(Assignment) Copy all of the material below word for word, leaving out the pictures.
+++++
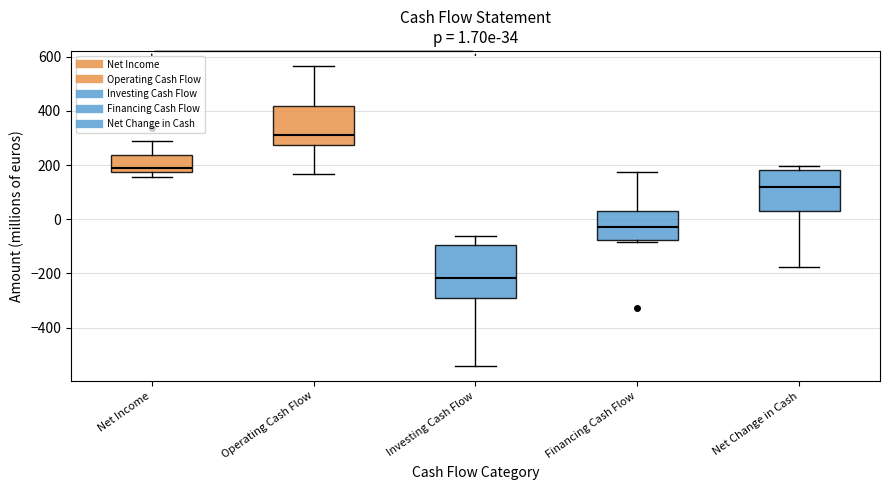

Comparing the boxes themselves (not the whiskers), which one is the tallest?

Investing Cash Flow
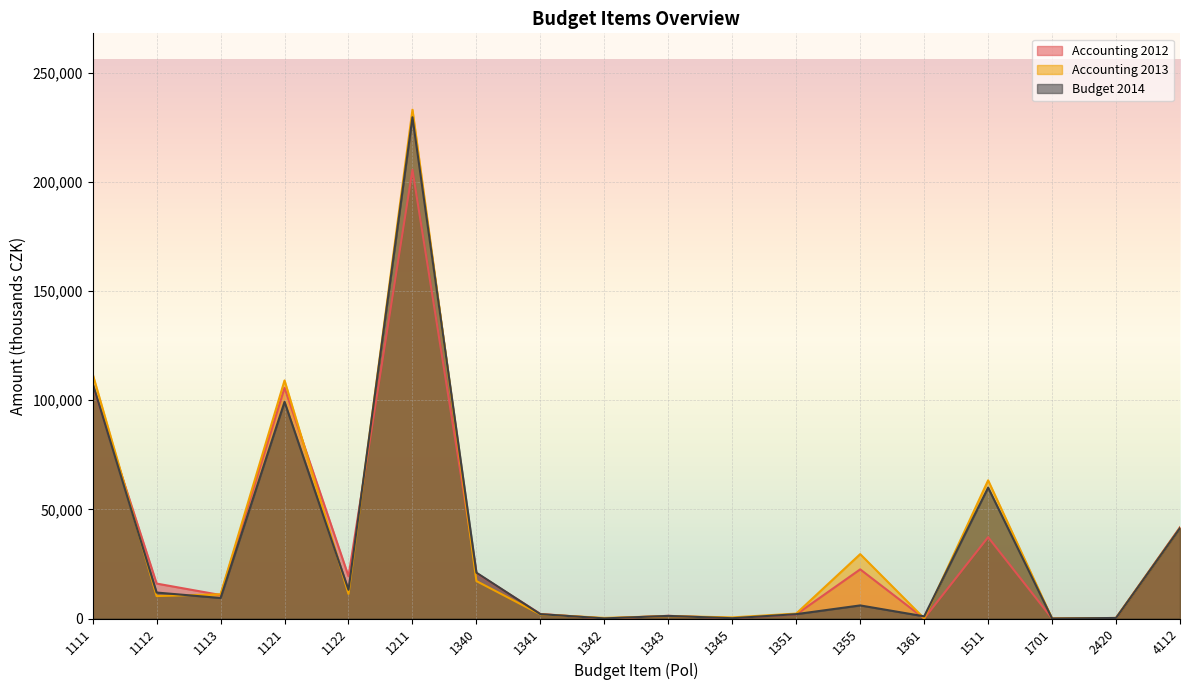

What is the difference between the maximum and minimum values in the Accounting 2013 series?

233187.7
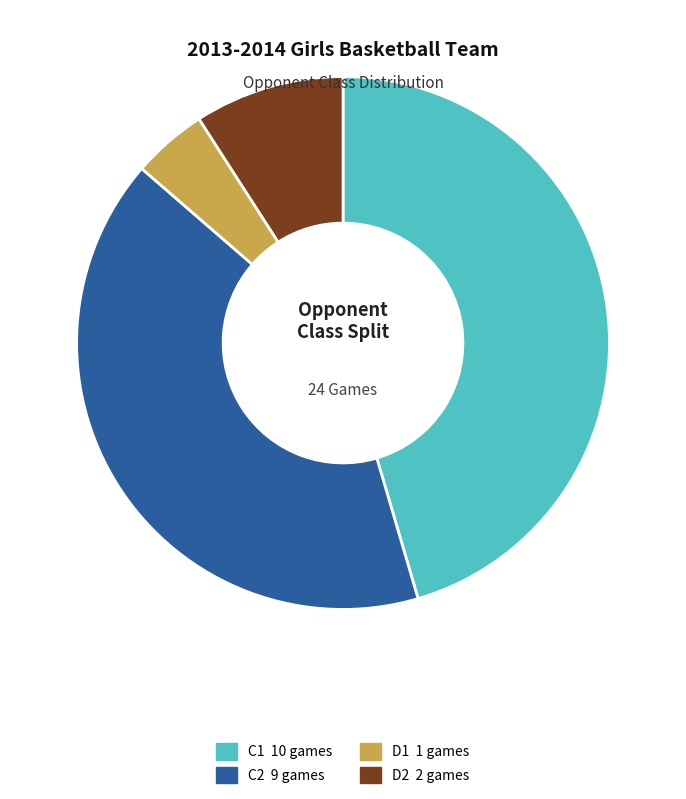

True or false: C2 accounts for 46% of the total.

False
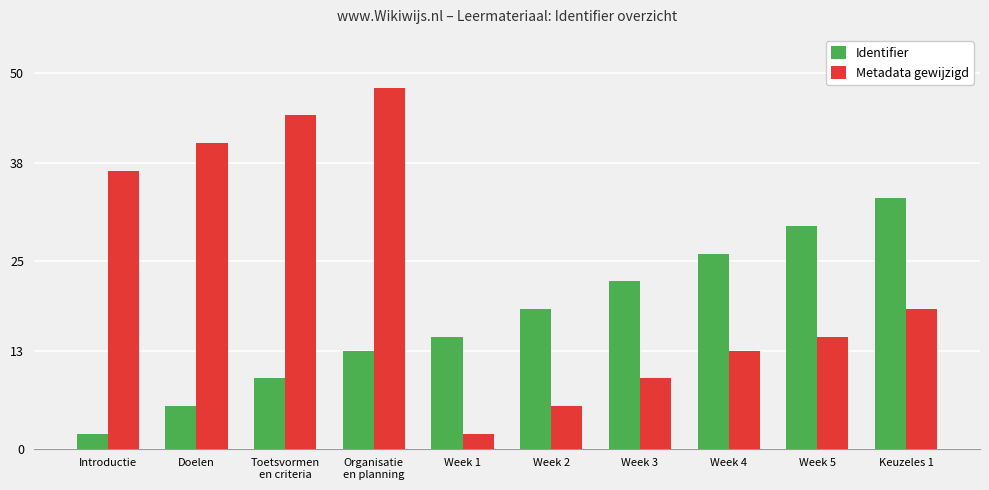

Rank the series by their average value, from highest to lowest.

Metadata gewijzigd, Identifier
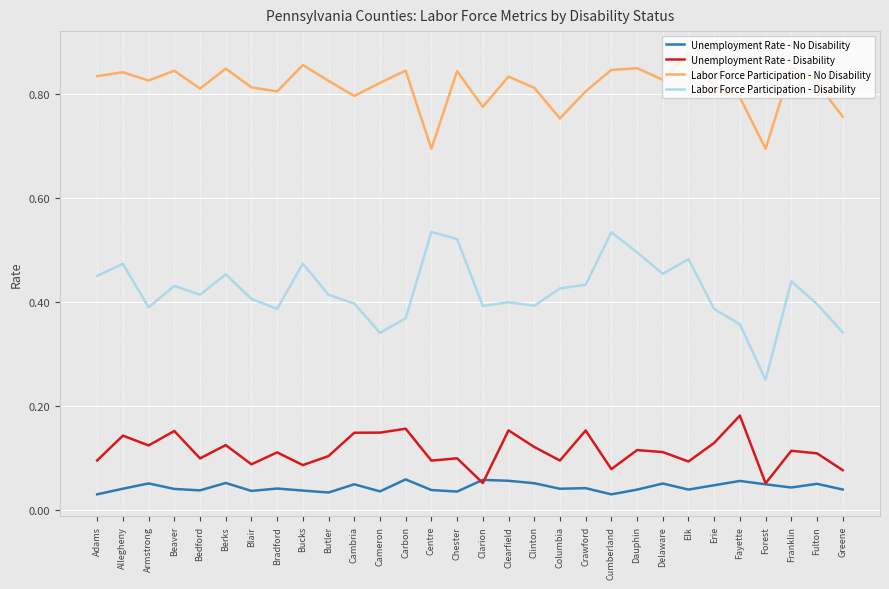

Which label corresponds to the largest value in the chart?

Elk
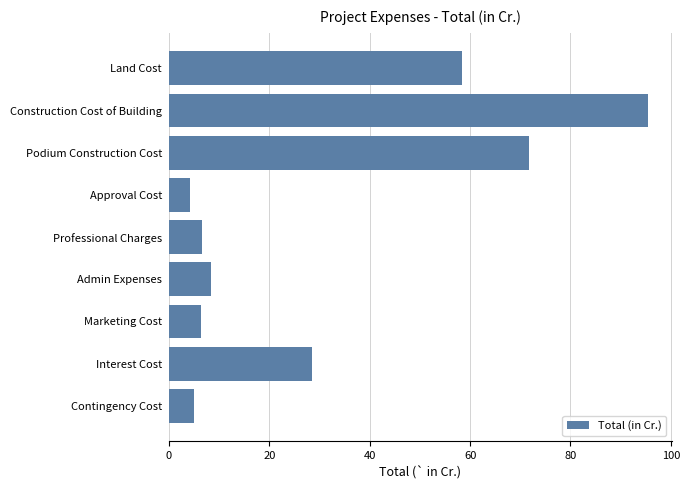

Which category has the highest value across all series?

Construction Cost of Building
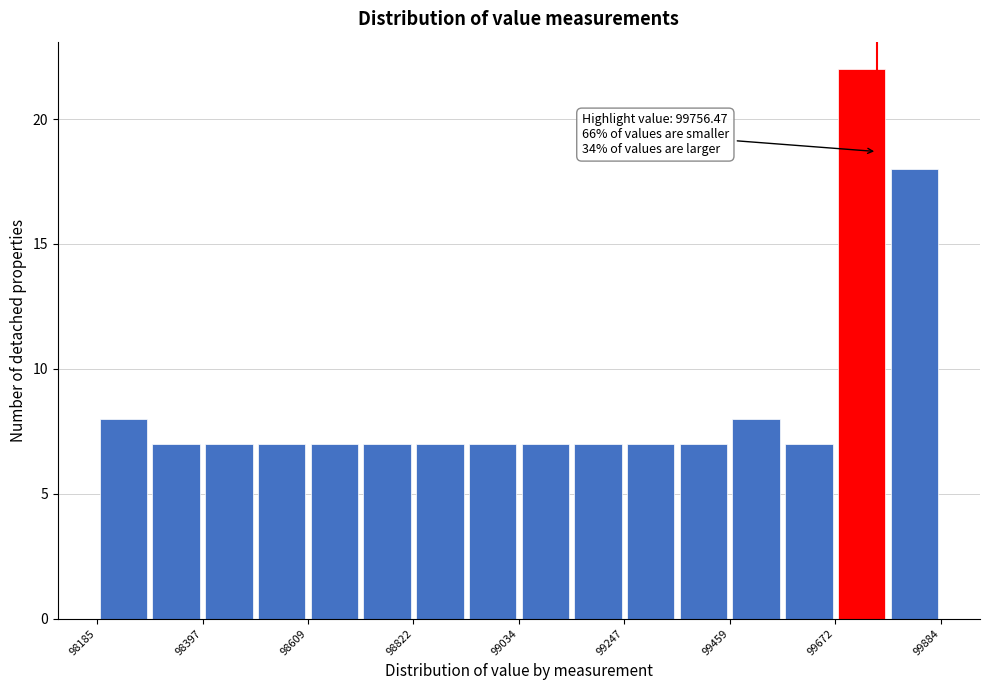

Around what value on the x-axis is the tallest bar? Give the approximate position of its centre, as read against the axis.

99750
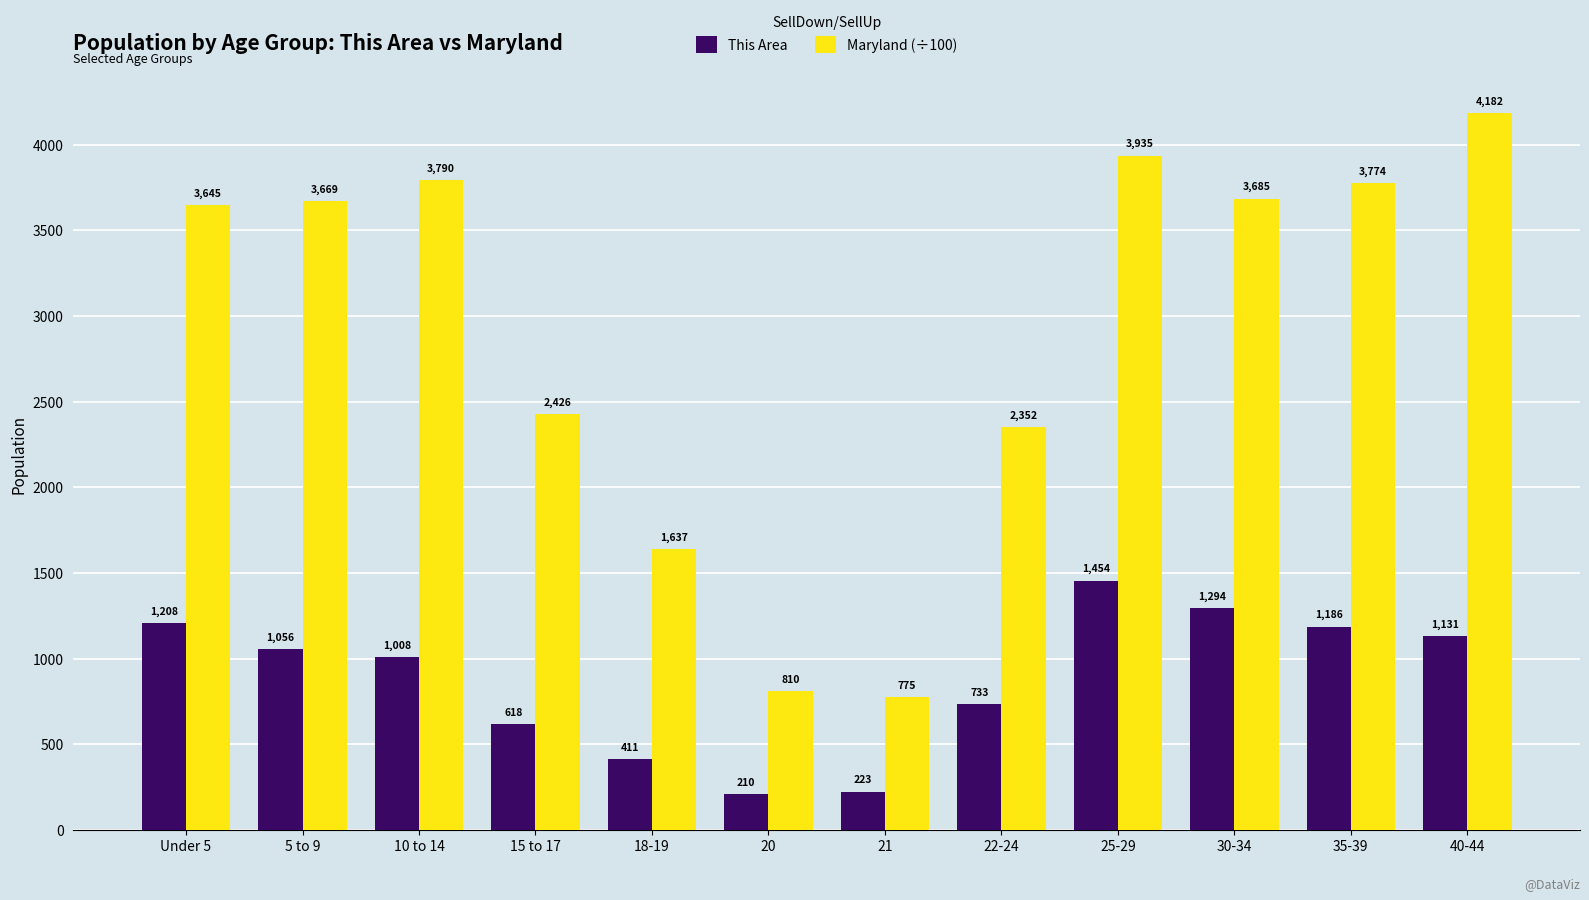

What is the label of the 3rd bar from the left?

10 to 14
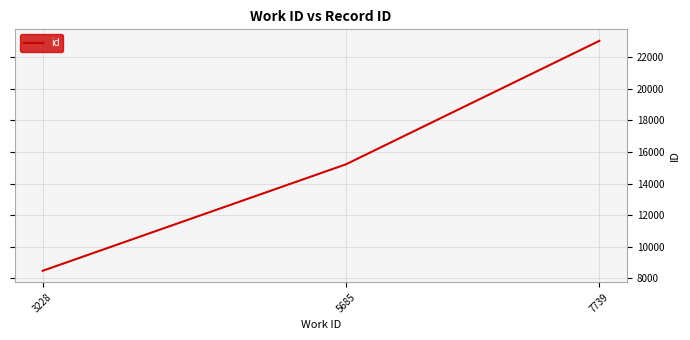

What is the smallest value displayed?

8477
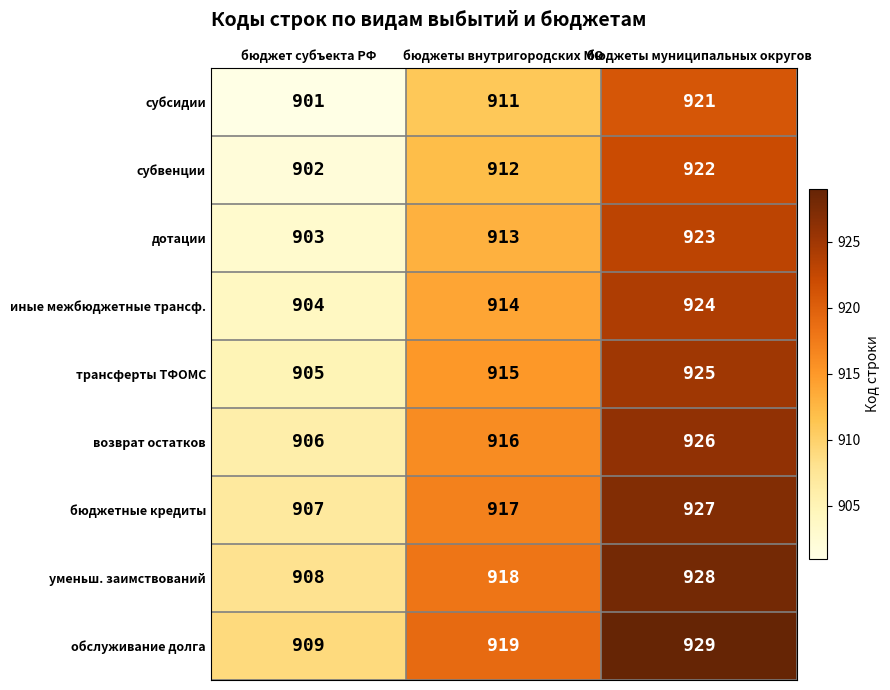

What is the sum of all бюджетные кредиты values?

2751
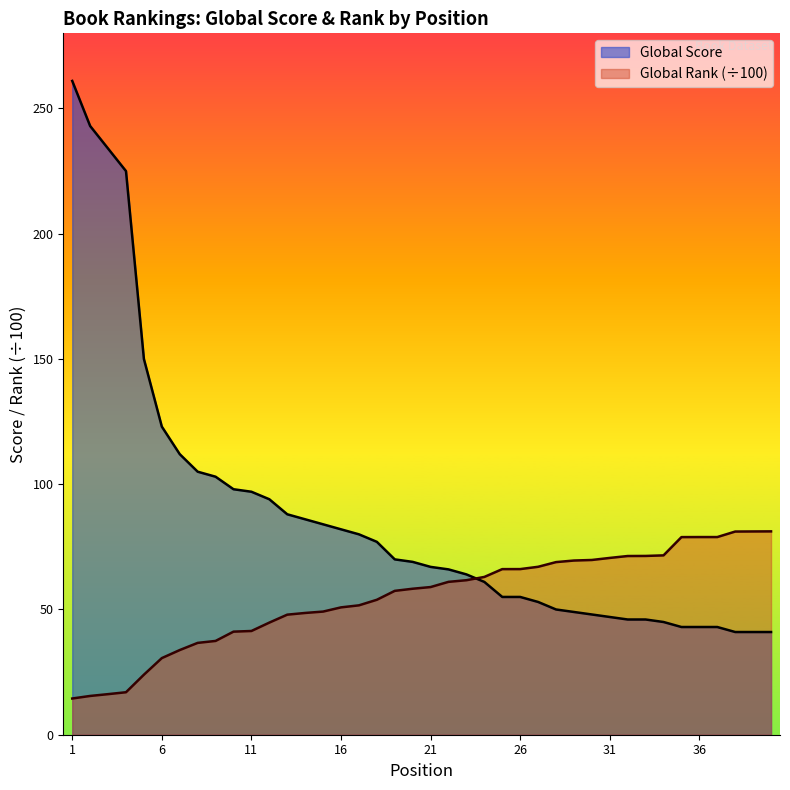

Where do Global Rank (÷100) and Global Score first cross each other?

23 and 24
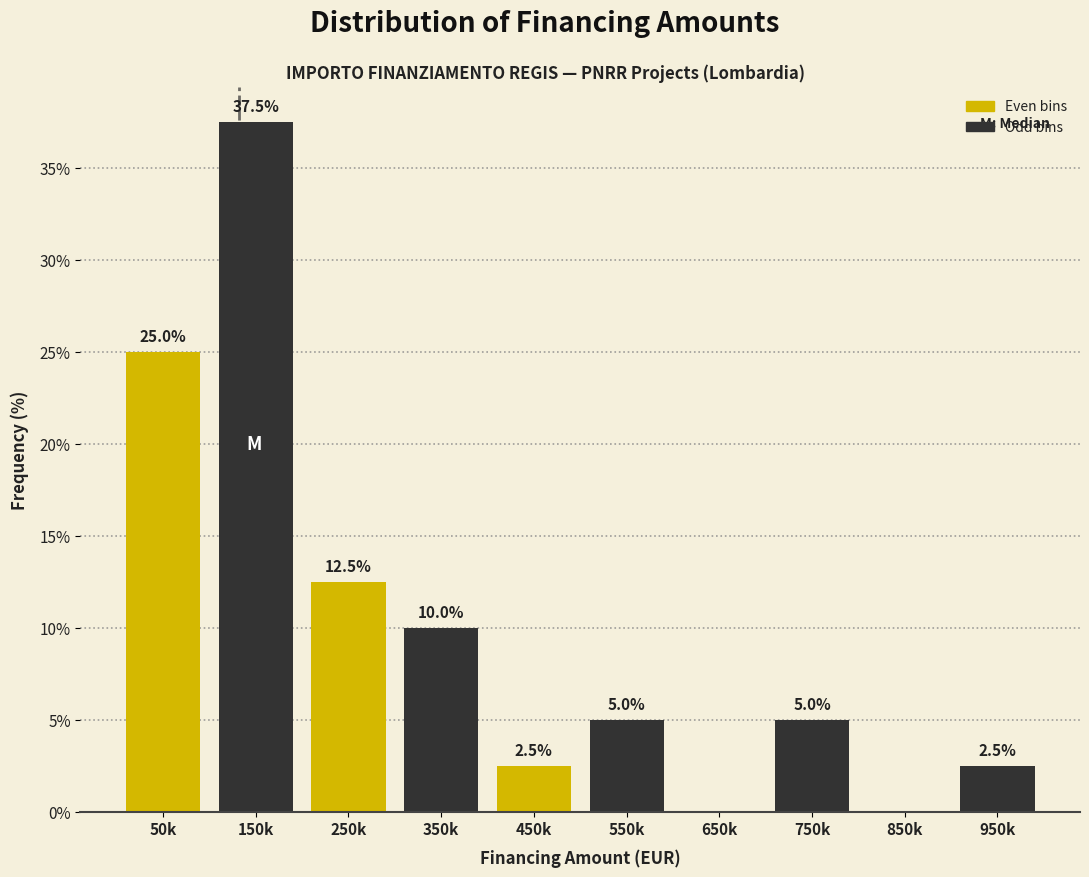

Reading left to right, extract all data points from this chart.

50k=25.0	150k=37.5	250k=12.5	350k=10.0	450k=2.5	550k=5.0	650k=0.0	750k=5.0	850k=0.0	950k=2.5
+++++
(Solution to this exercise)
Comparing the boxes themselves (not the whiskers), which one is the tallest?

Investing Cash Flow

What is the difference between the maximum and minimum values in the Accounting 2013 series?

233187.7

True or false: C2 accounts for 46% of the total.

False

Rank the series by their average value, from highest to lowest.

Metadata gewijzigd, Identifier

Which label corresponds to the largest value in the chart?

Elk

Which category has the highest value across all series?

Construction Cost of Building

Around what value on the x-axis is the tallest bar? Give the approximate position of its centre, as read against the axis.

99750

What is the label of the 3rd bar from the left?

10 to 14

What is the smallest value displayed?

8477

What is the sum of all бюджетные кредиты values?

2751

Where do Global Rank (÷100) and Global Score first cross each other?

23 and 24

Reading left to right, extract all data points from this chart.

50k=25.0	150k=37.5	250k=12.5	350k=10.0	450k=2.5	550k=5.0	650k=0.0	750k=5.0	850k=0.0	950k=2.5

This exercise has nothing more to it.